Maximum Likelihood Estimation of Mark-recapture-recovery models in the Presence of Continuous Covariates

Roland Langrock and Ruth King

University of St. Andrews


We consider mark-recapture-recovery (MRR) data of animals where the model parameters are a function of individual time-varying continuous covariates. For example, the survival probability of an individual may be a function of condition (with weight used as a proxy for this underlying condition). The relationship between the demographic parameters and covariates is often expressed in the form of a parametric regression. However, for time-varying individual covariates, if an individual is unobserved, the corresponding covariate value is also unobserved.

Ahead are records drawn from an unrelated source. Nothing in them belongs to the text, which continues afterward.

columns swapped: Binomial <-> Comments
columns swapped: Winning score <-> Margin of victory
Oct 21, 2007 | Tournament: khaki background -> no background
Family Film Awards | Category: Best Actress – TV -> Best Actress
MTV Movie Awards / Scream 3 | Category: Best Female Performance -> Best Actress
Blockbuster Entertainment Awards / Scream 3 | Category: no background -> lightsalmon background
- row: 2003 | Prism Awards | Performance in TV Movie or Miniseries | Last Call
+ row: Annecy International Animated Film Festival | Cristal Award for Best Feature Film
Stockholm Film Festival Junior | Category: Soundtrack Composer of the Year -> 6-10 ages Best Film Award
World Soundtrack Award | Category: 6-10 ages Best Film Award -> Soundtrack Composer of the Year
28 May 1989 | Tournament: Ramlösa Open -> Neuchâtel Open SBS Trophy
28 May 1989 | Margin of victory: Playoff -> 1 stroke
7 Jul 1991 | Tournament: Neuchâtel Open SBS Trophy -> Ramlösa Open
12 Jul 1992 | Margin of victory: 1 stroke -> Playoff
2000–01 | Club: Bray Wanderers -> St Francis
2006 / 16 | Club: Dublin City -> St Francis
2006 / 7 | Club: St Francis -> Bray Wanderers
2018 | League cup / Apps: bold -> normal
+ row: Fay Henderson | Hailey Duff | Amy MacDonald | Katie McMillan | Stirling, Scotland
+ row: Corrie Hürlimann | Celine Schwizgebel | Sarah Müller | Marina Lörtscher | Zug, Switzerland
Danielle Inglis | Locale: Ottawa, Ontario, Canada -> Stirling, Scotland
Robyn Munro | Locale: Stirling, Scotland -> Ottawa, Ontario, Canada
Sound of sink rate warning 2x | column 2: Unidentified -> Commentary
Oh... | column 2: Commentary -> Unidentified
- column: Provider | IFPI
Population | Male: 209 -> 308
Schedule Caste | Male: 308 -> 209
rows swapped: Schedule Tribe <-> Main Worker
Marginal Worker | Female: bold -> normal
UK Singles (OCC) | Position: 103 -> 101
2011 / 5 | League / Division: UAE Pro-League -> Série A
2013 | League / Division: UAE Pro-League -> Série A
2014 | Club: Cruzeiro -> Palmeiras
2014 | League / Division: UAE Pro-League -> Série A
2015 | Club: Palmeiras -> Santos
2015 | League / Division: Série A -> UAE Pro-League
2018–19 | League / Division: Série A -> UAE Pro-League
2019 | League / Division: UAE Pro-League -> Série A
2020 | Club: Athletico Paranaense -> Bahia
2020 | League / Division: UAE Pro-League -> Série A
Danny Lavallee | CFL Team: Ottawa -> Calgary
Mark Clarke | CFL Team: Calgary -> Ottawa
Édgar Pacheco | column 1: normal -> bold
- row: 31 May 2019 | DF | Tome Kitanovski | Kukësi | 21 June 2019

For discrete-valued covariates, the corresponding likelihood can be expressed as a summation over all possible values of the unknown covariates, leading to the Arnason-Schwarz model and the maximum likelihood estimates of the parameters calculated numerically. For continuous-valued covariates, the corresponding likelihood can only be expressed in the form of an integral that is analytically intractable. We consider an approximate likelihood approach which essentially discretises the range of covariate values, reducing the integral to a summation, analogous to the Arnason-Schwarz model, but with a structured transition probability matrix. Assuming a first-order Markov structure for the covariate values, the (approximate) likelihood can be efficiently calculated using standard techniques for hidden Markov models. We initally assess the approach using simulated data before applying to real data relating to Soay sheep.


Arnason-Schwarz model; Markov chain; maximum likelihood; missing values; numerical integration.